#### WORK TASK
Please list all lines of the material below in which the string "time" occurs.

------------------------

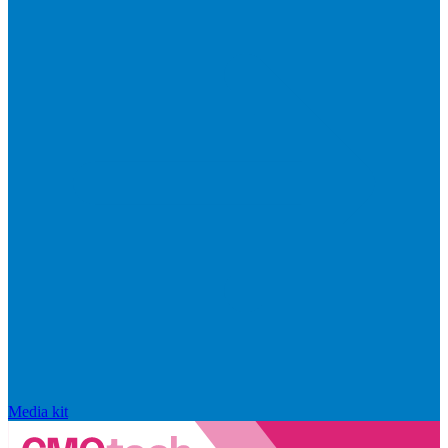
Media kit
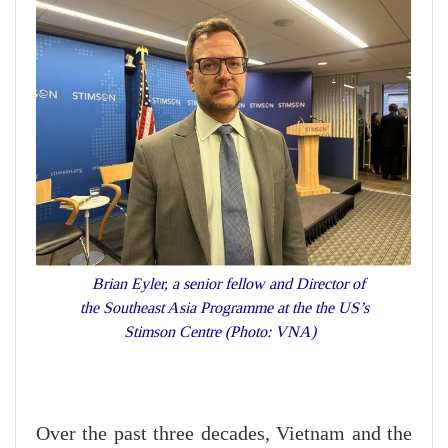
Brian Eyler, a senior fellow and Director of
the Southeast Asia Programme at the the US’s
Stimson Centre (Photo: VNA)
Over the past three decades, Vietnam and the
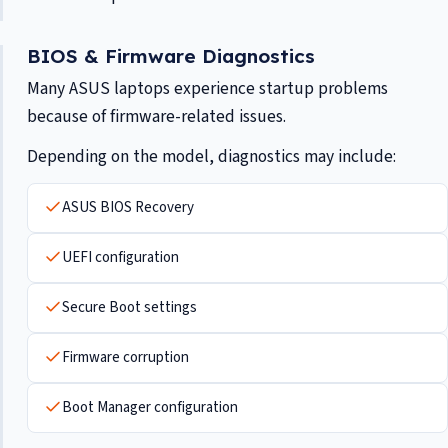
BIOS & Firmware Diagnostics
Many ASUS laptops experience startup problems
because of firmware-related issues.
Depending on the model, diagnostics may include:
ASUS BIOS Recovery
UEFI configuration
Secure Boot settings
Firmware corruption
Boot Manager configuration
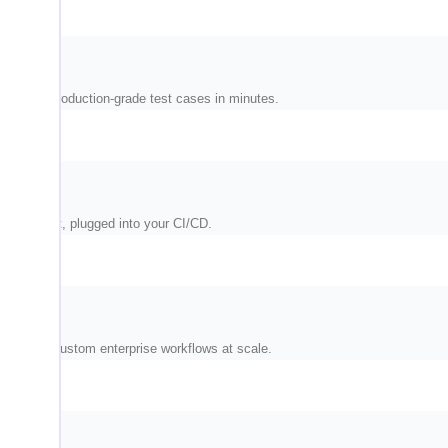
and write production-grade test cases in minutes.
nvironment, plugged into your CI/CD.
M, and custom enterprise workflows at scale.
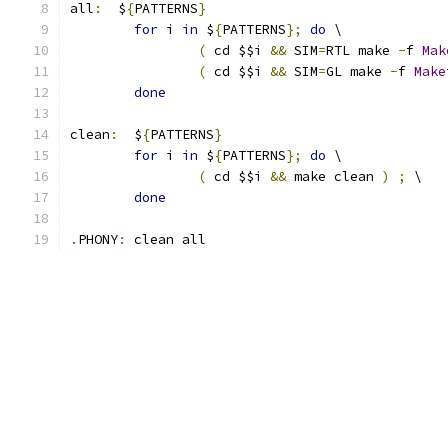
all
:
  $
{
PATTERNS
}
for
 i 
in
 $
{
PATTERNS
};
do
 \
(
 cd $$i 
&&
 SIM
=
RTL make 
-
f 
Mak
(
 cd $$i 
&&
 SIM
=
GL make 
-
f 
Make
done
clean
:
  $
{
PATTERNS
}
for
 i 
in
 $
{
PATTERNS
};
do
 \
(
 cd $$i 
&&
 make clean 
)
;
 \
done
.
PHONY
:
 clean all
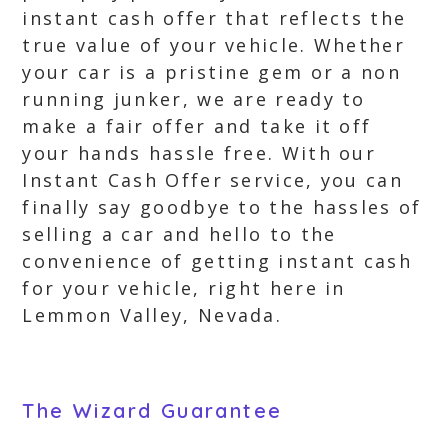
instant cash offer that reflects the
true value of your vehicle. Whether
your car is a pristine gem or a non
running junker, we are ready to
make a fair offer and take it off
your hands hassle free. With our
Instant Cash Offer service, you can
finally say goodbye to the hassles of
selling a car and hello to the
convenience of getting instant cash
for your vehicle, right here in
Lemmon Valley, Nevada.
The Wizard Guarantee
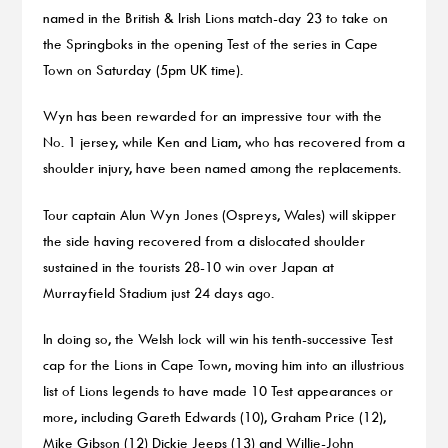
named in the British & Irish Lions match-day 23 to take on
the Springboks in the opening Test of the series in Cape
Town on Saturday (5pm UK time).
Wyn has been rewarded for an impressive tour with the
No. 1 jersey, while Ken and Liam, who has recovered from a
shoulder injury, have been named among the replacements.
Tour captain Alun Wyn Jones (Ospreys, Wales) will skipper
the side having recovered from a dislocated shoulder
sustained in the tourists 28-10 win over Japan at
Murrayfield Stadium just 24 days ago.
In doing so, the Welsh lock will win his tenth-successive Test
cap for the Lions in Cape Town, moving him into an illustrious
list of Lions legends to have made 10 Test appearances or
more, including Gareth Edwards (10), Graham Price (12),
Mike Gibson (12) Dickie Jeeps (13) and Willie-John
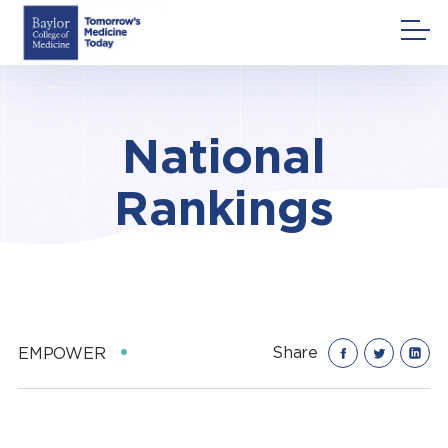
Skip
to
content
National
Rankings
Share
EMPOWER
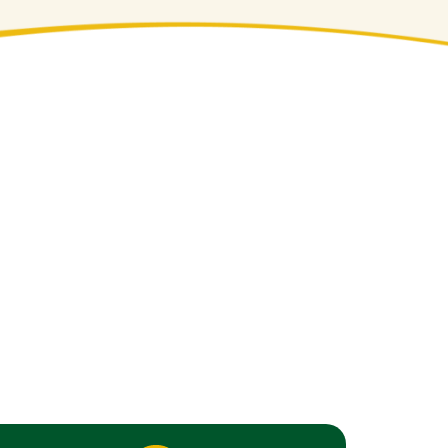
dscaping Solutions
rty looking its best in every season.
s. From historic villages like Nyack to
scaping trends. We bring deep regional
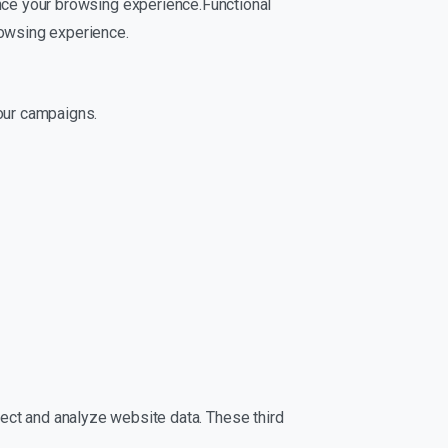
nce your browsing experience.Functional
rowsing experience.
our campaigns.
ollect and analyze website data. These third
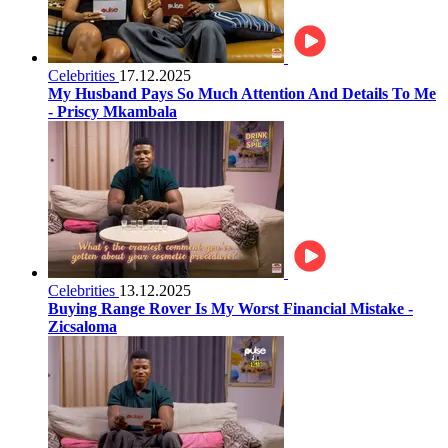
Celebrities
17.12.2025
My Husband Pays So Much Attention And Details To Me
- Priscy Mkambala
Celebrities
13.12.2025
Buying Range Rover Is My Worst Financial Mistake -
Zicsaloma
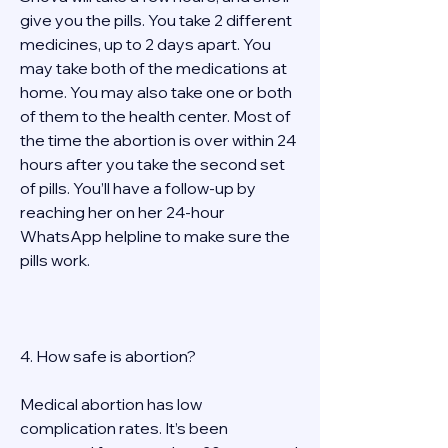
give you the pills. You take 2 different 
medicines, up to 2 days apart. You 
may take both of the medications at 
home. You may also take one or both 
of them to the health center. Most of 
the time the abortion is over within 24 
hours after you take the second set 
of pills. You’ll have a follow-up by 
reaching her on her 24-hour 
WhatsApp helpline to make sure the 
pills work.  
4. How safe is abortion? 
Medical abortion has low 
complication rates. It’s been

------------------------

#### EXERCISE ANSWER
Town on Saturday (5pm UK time).
the time the abortion is over within 24 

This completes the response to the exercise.